Construction and application of inadvertent perioperative hypothermia prediction model for patients under general anesthesia based on deep learning
10.3760/cma.j.issn.1671-0282.2022.08.017
- VernacularTitle:基于深度学习的全身麻醉患者围术期非计划低体温预测模型的构建与应用
- Author:
Haiyan XIANG
1
;
Lifeng HUANG
;
Weiming QIAN
;
Fengjie ZHU
;
Hao ZHANG
;
Zhangli LU
Author Information
1. 浙江大学医学院附属第二医院护理部,杭州 310009
- Keywords:
Deep learning;
Artificial intelligence;
Back propagation;
Operation;
Hypothermia;
Prediction model;
Anaesthesia;
Anesthetic resuscitation
- From:
Chinese Journal of Emergency Medicine
2022;31(8):1116-1120
- CountryChina
- Language:Chinese
-
Abstract:
Objective:To construct a prediction model of inadvertent perioperative hypothermia in patients under general anesthesia , and to apply to clinic to verify its performance.Methods:The data of 19 068 surgical patients in a Grade Ⅲ Class A hospital in Zhejiang Province from January 2016 to September 2020 were included.
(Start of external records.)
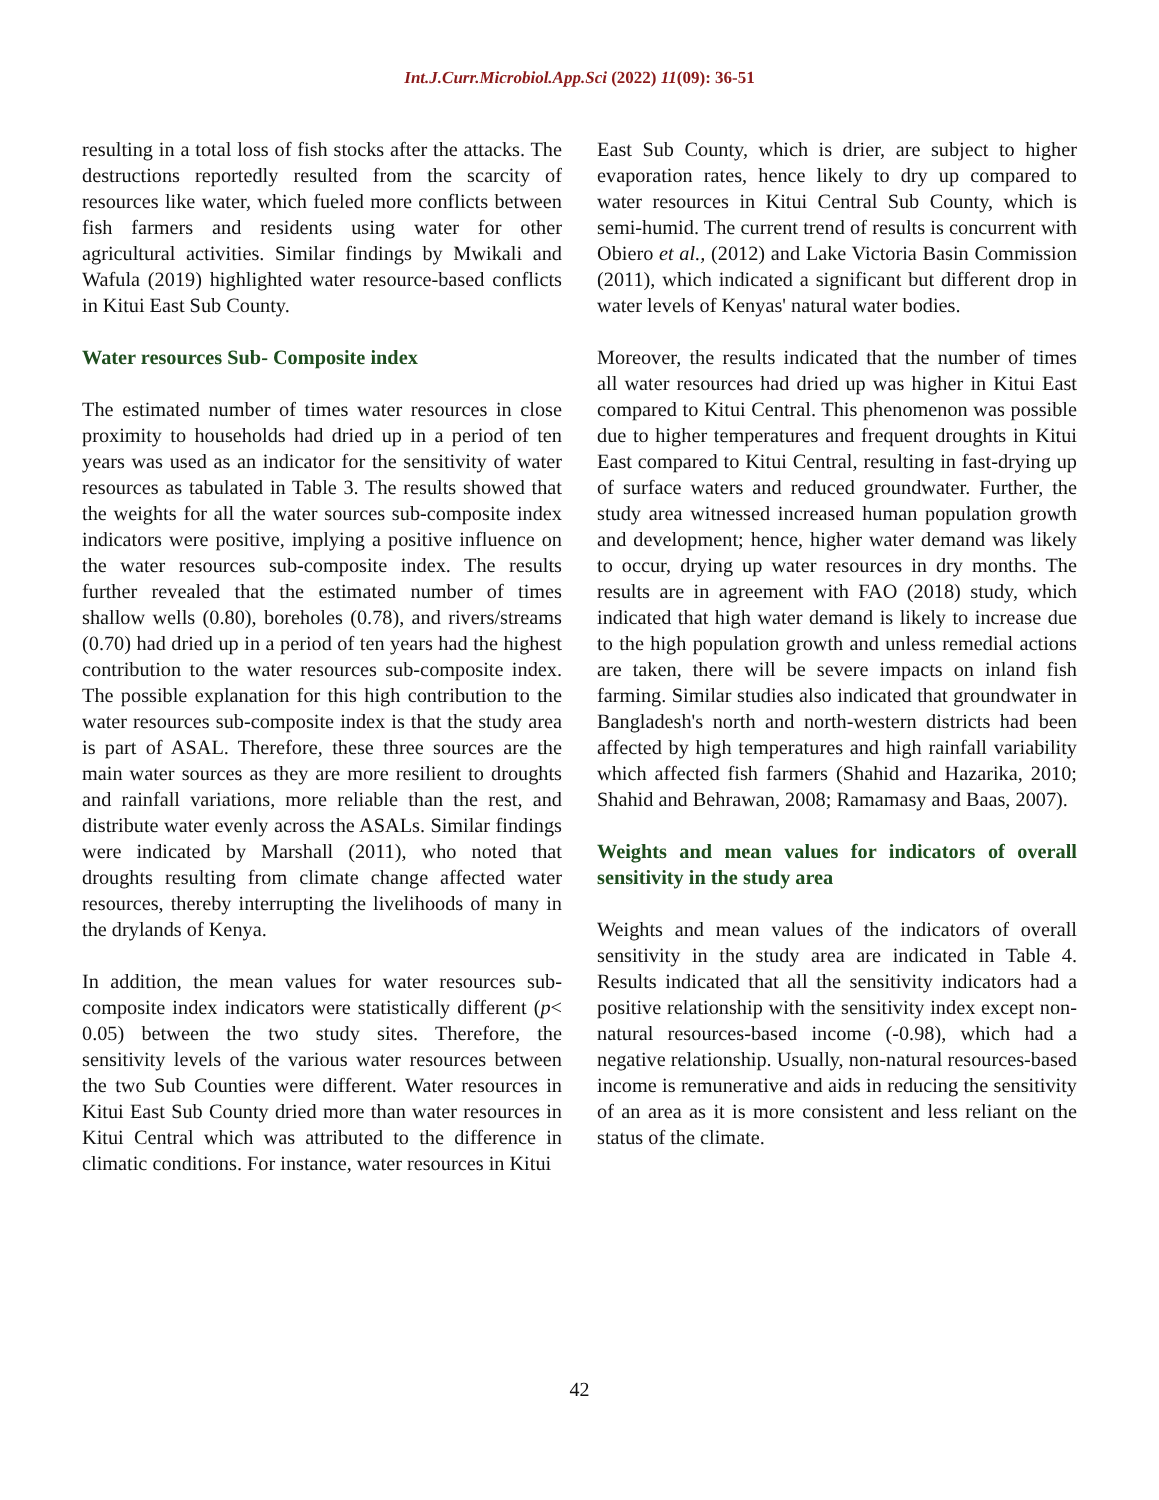Int.J.Curr.Microbiol.App.Sci (2022) 11(09): 36-51
resulting in a total loss of fish stocks after the attacks. The destructions reportedly resulted from the scarcity of resources like water, which fueled more conflicts between fish farmers and residents using water for other agricultural activities. Similar findings by Mwikali and Wafula (2019) highlighted water resource-based conflicts in Kitui East Sub County.
Water resources Sub- Composite index
The estimated number of times water resources in close proximity to households had dried up in a period of ten years was used as an indicator for the sensitivity of water resources as tabulated in Table 3. The results showed that the weights for all the water sources sub-composite index indicators were positive, implying a positive influence on the water resources sub-composite index. The results further revealed that the estimated number of times shallow wells (0.80), boreholes (0.78), and rivers/streams (0.70) had dried up in a period of ten years had the highest contribution to the water resources sub-composite index. The possible explanation for this high contribution to the water resources sub-composite index is that the study area is part of ASAL. Therefore, these three sources are the main water sources as they are more resilient to droughts and rainfall variations, more reliable than the rest, and distribute water evenly across the ASALs. Similar findings were indicated by Marshall (2011), who noted that droughts resulting from climate change affected water resources, thereby interrupting the livelihoods of many in the drylands of Kenya.
In addition, the mean values for water resources sub-composite index indicators were statistically different (p< 0.05) between the two study sites. Therefore, the sensitivity levels of the various water resources between the two Sub Counties were different. Water resources in Kitui East Sub County dried more than water resources in Kitui Central which was attributed to the difference in climatic conditions. For instance, water resources in Kitui
East Sub County, which is drier, are subject to higher evaporation rates, hence likely to dry up compared to water resources in Kitui Central Sub County, which is semi-humid. The current trend of results is concurrent with Obiero et al., (2012) and Lake Victoria Basin Commission (2011), which indicated a significant but different drop in water levels of Kenyas' natural water bodies.
Moreover, the results indicated that the number of times all water resources had dried up was higher in Kitui East compared to Kitui Central. This phenomenon was possible due to higher temperatures and frequent droughts in Kitui East compared to Kitui Central, resulting in fast-drying up of surface waters and reduced groundwater. Further, the study area witnessed increased human population growth and development; hence, higher water demand was likely to occur, drying up water resources in dry months. The results are in agreement with FAO (2018) study, which indicated that high water demand is likely to increase due to the high population growth and unless remedial actions are taken, there will be severe impacts on inland fish farming. Similar studies also indicated that groundwater in Bangladesh's north and north-western districts had been affected by high temperatures and high rainfall variability which affected fish farmers (Shahid and Hazarika, 2010; Shahid and Behrawan, 2008; Ramamasy and Baas, 2007).
Weights and mean values for indicators of overall sensitivity in the study area
Weights and mean values of the indicators of overall sensitivity in the study area are indicated in Table 4. Results indicated that all the sensitivity indicators had a positive relationship with the sensitivity index except non-natural resources-based income (-0.98), which had a negative relationship. Usually, non-natural resources-based income is remunerative and aids in reducing the sensitivity of an area as it is more consistent and less reliant on the status of the climate.
42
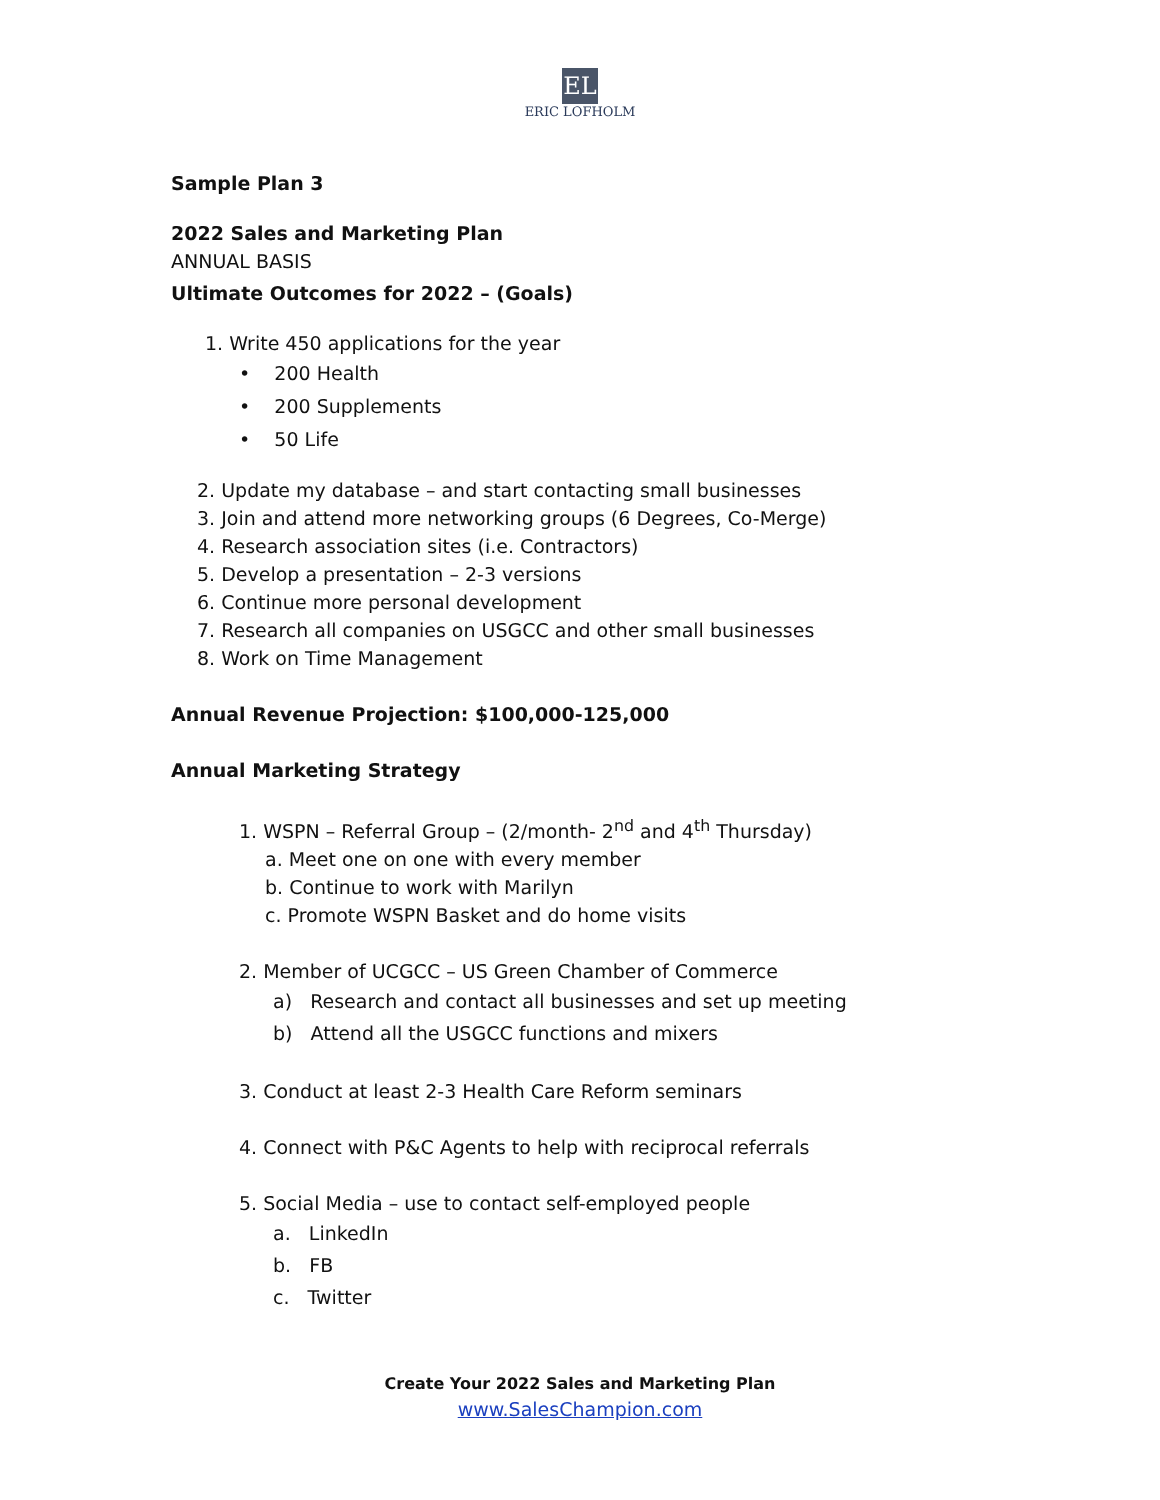EL
ERIC LOFHOLM
Sample Plan 3
2022 Sales and Marketing Plan
ANNUAL BASIS
Ultimate Outcomes for 2022 – (Goals)
1. Write 450 applications for the year
• 200 Health
• 200 Supplements
• 50 Life
2. Update my database – and start contacting small businesses
3. Join and attend more networking groups (6 Degrees, Co-Merge)
4. Research association sites (i.e. Contractors)
5. Develop a presentation – 2-3 versions
6. Continue more personal development
7. Research all companies on USGCC and other small businesses
8. Work on Time Management
Annual Revenue Projection: $100,000-125,000
Annual Marketing Strategy
1. WSPN – Referral Group – (2/month- 2<sup>nd</sup> and 4<sup>th</sup> Thursday)
a. Meet one on one with every member
b. Continue to work with Marilyn
c. Promote WSPN Basket and do home visits
2. Member of UCGCC – US Green Chamber of Commerce
a) Research and contact all businesses and set up meeting
b) Attend all the USGCC functions and mixers
3. Conduct at least 2-3 Health Care Reform seminars
4. Connect with P&C Agents to help with reciprocal referrals
5. Social Media – use to contact self-employed people
a. LinkedIn
b. FB
c. Twitter
Create Your 2022 Sales and Marketing Plan
www.SalesChampion.com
The model was constructed by using artificial intelligence technology based on deep learning, and the prediction effect of the model was tested by using the area under the subject operating characteristic curve and decision curve. Totally 2 157 surgical patients were included from October 2020 to March 2021 to test the prediction accuracy of the model.Results:The incidence of hypothermia was 13.89% (2 649/19 068) in the modeling group and 14.18% (306/2 157) in the validation group. The area under the subject operating characteristic curve of the prediction model was 0.724 (95% CI: 0.707-0.741), the sensitivity was 0.516, the specificity was 0.823, the cut-off value was 0.175, and the accuracy of practical application was 79.54%. Conclusions:This model can stably predict the incidence of perioperative inadvertent hypothermia in patients under general anesthesia, and provide reference for clinical prevention of inadvertent perioperative hypothermia.